# Beware Commuted Values..........



## sags (May 15, 2010)

A few months before I reached the age of 55, I was offered an unreduced DB pension.

I heard something about "commuted values", so I enquired about it........asking for a computation of what the amount would be.

I paid 200 to receive the calculations from Hewitt Associates, and when I received them, they didn't look anywhere near correct.

The number they offered was $230,000 to replace a 30,000 per year pension for 10 years until age 65, and 21,000 per year after. The pension also has a survivor payment of 15,000 per year, should I pass away first, had an insurance policy...........and it was indexed at the time

I was surprised to learn that on January 1, 2013, the company received approval from the government and started offering a choice of commuted values or pension payments, when a person retires.

I was shocked to learn the "commuted value" of a pension exactly like mine is now calculated at 550,000 to 600,000.

It doesn't matter to me now, as I took the pension payments and have already collected 210,000 in pension payments (almost all of the estimated commuted value........and I would now presumably be out of pension money at age 62), but the difference in the commuted value for the same pension makes me wonder just how accurate any commuted value calculations are.

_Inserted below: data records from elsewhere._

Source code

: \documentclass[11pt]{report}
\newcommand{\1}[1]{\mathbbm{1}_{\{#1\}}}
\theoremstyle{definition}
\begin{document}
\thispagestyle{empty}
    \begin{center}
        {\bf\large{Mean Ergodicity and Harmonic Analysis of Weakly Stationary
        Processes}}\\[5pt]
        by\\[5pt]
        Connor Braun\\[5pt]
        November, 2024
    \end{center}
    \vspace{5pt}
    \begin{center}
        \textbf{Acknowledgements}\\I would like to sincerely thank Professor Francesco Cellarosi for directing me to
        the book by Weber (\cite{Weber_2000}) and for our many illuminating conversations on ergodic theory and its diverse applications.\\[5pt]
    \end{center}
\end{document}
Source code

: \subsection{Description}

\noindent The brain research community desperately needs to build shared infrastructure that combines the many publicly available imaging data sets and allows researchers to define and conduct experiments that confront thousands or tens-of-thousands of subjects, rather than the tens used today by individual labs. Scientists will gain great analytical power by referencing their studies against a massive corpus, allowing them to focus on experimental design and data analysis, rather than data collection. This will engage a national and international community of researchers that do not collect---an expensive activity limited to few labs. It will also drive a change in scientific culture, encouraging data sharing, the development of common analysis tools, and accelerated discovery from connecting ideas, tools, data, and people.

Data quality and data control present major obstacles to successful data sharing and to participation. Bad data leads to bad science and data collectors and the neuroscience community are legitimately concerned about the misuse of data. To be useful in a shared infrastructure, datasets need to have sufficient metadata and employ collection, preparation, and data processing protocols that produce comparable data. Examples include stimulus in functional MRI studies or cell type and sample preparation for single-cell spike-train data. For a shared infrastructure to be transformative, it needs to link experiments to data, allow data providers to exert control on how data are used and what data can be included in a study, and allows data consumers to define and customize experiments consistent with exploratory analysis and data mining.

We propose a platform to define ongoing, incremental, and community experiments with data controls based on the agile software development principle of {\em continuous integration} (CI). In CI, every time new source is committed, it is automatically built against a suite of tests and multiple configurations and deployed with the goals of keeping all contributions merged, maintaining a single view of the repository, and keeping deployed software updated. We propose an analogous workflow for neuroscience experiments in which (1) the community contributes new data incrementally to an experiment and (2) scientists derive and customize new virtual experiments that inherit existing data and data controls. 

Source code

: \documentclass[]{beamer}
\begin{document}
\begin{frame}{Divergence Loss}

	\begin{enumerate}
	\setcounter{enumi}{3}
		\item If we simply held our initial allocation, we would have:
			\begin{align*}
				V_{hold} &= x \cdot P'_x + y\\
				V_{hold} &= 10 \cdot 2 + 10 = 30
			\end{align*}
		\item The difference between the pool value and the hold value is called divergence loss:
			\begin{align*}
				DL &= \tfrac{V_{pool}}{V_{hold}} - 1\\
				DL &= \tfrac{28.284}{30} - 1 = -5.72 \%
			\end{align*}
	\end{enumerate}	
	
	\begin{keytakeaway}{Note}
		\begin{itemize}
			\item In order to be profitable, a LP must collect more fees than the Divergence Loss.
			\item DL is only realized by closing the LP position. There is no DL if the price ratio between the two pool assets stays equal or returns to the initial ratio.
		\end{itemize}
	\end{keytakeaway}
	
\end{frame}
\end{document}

We often have posts on the forum asking about commuted values vs pension payments.

My advice would be........................Beware of the commuted values and have them double checked by an independent actuary.

Had I taken the commuted value back then.........and some people did.........I doubt they would be giving me the difference now.


----------



## GoldStone (Mar 6, 2011)

Lots of lines and lots of dots................ but you failed to mention one key piece of information:

When did you turn 55? What were the interest rates back then?

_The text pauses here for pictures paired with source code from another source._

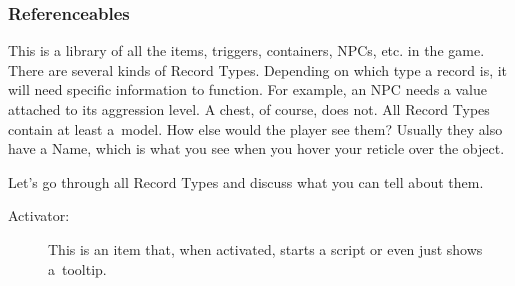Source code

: \subsubsection{Referenceables}
This is a library of all the items, triggers, containers, NPCs, etc. in the game. There are several kinds of Record Types. Depending on which type
a record is, it will need specific information to function. For example, an NPC needs a value attached to its aggression level. A chest, of course,
does not. All Record Types contain at least a~model. How else would the player see them? Usually they also have a Name, which is what you see
when you hover your reticle  over the object.

Let's go through all Record Types and discuss what you can tell \OCS{} about them.

\begin{description}
 \item[Activator:] This is an item that, when activated, starts a script or even just shows a~tooltip.
\end{description}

The drop in the interest rates may explain the difference between 230K CV then and 550K CV now.

The higher the interest rates, the lower the CV.


----------



## MoneyGal (Apr 24, 2009)

The formula for calculating commuted value is complex. Here's a link which provides more detail: http://www.actuaries.ca/ask/faq_p_e.cfm#1

Interest rates are one important factor, but there are many other factors that can and do change the commuted value of a pension over time. Guarantees are expensive, and the cost of money is one big factor.


----------



## HaroldCrump (Jun 10, 2009)

As cost of money tends towards 0 (zero), CV tends towards infinity (∞).
We are approaching that situation, if not already there.


----------



## MoneyGal (Apr 24, 2009)

As length of life approaches infinity (not really...but averages keep trending UP), CV trends towards infinity.


----------



## Daniel A. (Mar 20, 2011)

This book is a good read on the topic.

Retirement Heist: How Companies Plunder and Profit from the Nest Eggs of American Workers by Ellen E. Schultz

Commuted value is a great tool for companies looking to clean the books up.
Rarely is it in your best interest to take the CV, health of the company plan, terminal illness, what an annuity would pay.


----------



## fraser (May 15, 2010)

I do not think that there was an attempt to deceive you. Commuted values are based on interest rates. Currently, commuted values are high relative to a few years ago when interest rates were high. But now is not a good time to buy annuities for the exact same reason-interest rates are low. Commuted values for DB pensions have never been higher.

I am right in the middle of determining pension options. My DB pension will include a monthly benefit (or a commuted value but I have decided to take the monthly payment), and a lump sum cash payment based on the commuted value of my restoration pension. I could use that lump sum to buy an annuity and combine it with my monthly pension. I decided to take the cash, three payments in 13 months spread over 3 tax years, because the commuted value is high and the cost of annuities is high. I may buy an annuity with the money at some point but only when interest rates are higher and the cost of the annuity is lower.


----------



## MoneyGal (Apr 24, 2009)

and when you are OLDER and the cost of annuity income is LOWER as a result. :encouragement:


----------



## sags (May 15, 2010)

All in the timing I guess.

It was in 2005...............and I took the DB monthly payments, but it would be a much more difficult choice today........with over twice as much money offered.


----------



## MoneyGal (Apr 24, 2009)

So the overnight rate in 2005 was 2.5% - it's 1% now (note that annuities are not priced on short-term rates).


----------



## GoldStone (Mar 6, 2011)

Commuted Value Interest Rates, 2005-2013

Non-Indexed Pensions
http://www.eckler.ca/rates-2-view

Fully Indexed Pensions
http://www.eckler.ca/rates-6-view


----------



## MoneyGal (Apr 24, 2009)

nice find. 

Also note the use of FOUR different mortality tables from 2005-present.


----------